Exercise aim — Print verbatim the lines of the entries from the one containing "Rendered at 1754 by 1241 pixels." to the last, inclusive, and no others.

--*--

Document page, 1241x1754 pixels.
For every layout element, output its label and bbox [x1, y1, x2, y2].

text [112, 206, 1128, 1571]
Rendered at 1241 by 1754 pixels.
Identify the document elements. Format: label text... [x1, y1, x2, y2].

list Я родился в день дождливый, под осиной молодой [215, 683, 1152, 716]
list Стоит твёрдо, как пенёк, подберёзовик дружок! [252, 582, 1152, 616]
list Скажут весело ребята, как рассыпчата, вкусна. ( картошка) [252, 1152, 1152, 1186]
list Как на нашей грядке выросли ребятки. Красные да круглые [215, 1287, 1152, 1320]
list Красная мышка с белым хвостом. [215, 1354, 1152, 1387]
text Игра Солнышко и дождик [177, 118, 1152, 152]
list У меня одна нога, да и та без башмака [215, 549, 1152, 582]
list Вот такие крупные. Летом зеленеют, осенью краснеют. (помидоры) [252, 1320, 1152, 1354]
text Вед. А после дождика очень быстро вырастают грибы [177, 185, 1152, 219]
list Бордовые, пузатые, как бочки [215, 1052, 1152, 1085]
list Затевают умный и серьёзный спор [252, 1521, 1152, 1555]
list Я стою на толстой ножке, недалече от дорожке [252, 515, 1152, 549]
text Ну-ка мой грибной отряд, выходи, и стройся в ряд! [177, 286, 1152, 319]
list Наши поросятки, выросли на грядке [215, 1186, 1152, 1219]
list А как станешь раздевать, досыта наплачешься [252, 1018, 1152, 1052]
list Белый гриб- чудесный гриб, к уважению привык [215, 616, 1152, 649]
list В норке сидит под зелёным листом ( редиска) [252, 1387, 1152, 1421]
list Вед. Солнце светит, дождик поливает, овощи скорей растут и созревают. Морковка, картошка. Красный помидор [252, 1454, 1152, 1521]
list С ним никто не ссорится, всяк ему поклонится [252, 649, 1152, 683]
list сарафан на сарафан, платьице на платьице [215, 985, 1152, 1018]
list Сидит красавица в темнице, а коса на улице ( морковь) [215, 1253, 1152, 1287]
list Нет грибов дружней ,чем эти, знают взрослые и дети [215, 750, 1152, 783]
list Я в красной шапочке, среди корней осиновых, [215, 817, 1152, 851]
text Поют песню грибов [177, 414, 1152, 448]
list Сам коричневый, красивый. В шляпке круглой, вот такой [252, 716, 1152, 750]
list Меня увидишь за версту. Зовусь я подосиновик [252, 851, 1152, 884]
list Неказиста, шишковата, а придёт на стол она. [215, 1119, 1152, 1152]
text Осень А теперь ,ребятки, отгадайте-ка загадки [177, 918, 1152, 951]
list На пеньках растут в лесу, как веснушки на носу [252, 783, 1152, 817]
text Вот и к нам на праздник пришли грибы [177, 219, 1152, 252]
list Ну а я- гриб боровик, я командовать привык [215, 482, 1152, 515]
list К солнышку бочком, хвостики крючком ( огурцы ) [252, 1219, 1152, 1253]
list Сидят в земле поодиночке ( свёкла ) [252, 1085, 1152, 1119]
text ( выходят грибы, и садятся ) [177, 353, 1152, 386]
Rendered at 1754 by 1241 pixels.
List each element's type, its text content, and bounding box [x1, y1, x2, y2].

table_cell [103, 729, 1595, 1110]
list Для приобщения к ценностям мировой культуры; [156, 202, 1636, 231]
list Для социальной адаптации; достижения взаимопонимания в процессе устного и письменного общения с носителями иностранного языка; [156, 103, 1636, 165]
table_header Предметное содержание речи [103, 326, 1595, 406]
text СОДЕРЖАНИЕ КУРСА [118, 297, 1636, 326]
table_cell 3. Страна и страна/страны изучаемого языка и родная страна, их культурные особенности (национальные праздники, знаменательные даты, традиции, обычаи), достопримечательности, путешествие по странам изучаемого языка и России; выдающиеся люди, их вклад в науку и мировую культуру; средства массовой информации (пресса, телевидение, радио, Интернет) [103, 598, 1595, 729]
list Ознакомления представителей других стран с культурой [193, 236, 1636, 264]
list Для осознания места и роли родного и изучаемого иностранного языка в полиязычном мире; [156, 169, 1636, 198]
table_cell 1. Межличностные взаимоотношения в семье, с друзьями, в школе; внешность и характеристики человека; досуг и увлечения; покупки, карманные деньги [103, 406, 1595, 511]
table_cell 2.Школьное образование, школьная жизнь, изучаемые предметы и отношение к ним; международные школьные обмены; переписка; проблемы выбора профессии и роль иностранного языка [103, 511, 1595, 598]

--*--

Written answer —
Rendered at 1754 by 1241 pixels.
List each element's type, its text content, and bounding box [x1, y1, x2, y2].

table_cell [103, 729, 1595, 1110]
list Для приобщения к ценностям мировой культуры; [156, 202, 1636, 231]
list Для социальной адаптации; достижения взаимопонимания в процессе устного и письменного общения с носителями иностранного языка; [156, 103, 1636, 165]
table_header Предметное содержание речи [103, 326, 1595, 406]
text СОДЕРЖАНИЕ КУРСА [118, 297, 1636, 326]
table_cell 3. Страна и страна/страны изучаемого языка и родная страна, их культурные особенности (национальные праздники, знаменательные даты, традиции, обычаи), достопримечательности, путешествие по странам изучаемого языка и России; выдающиеся люди, их вклад в науку и мировую культуру; средства массовой информации (пресса, телевидение, радио, Интернет) [103, 598, 1595, 729]
list Ознакомления представителей других стран с культурой [193, 236, 1636, 264]
list Для осознания места и роли родного и изучаемого иностранного языка в полиязычном мире; [156, 169, 1636, 198]
table_cell 1. Межличностные взаимоотношения в семье, с друзьями, в школе; внешность и характеристики человека; досуг и увлечения; покупки, карманные деньги [103, 406, 1595, 511]
table_cell 2.Школьное образование, школьная жизнь, изучаемые предметы и отношение к ним; международные школьные обмены; переписка; проблемы выбора профессии и роль иностранного языка [103, 511, 1595, 598]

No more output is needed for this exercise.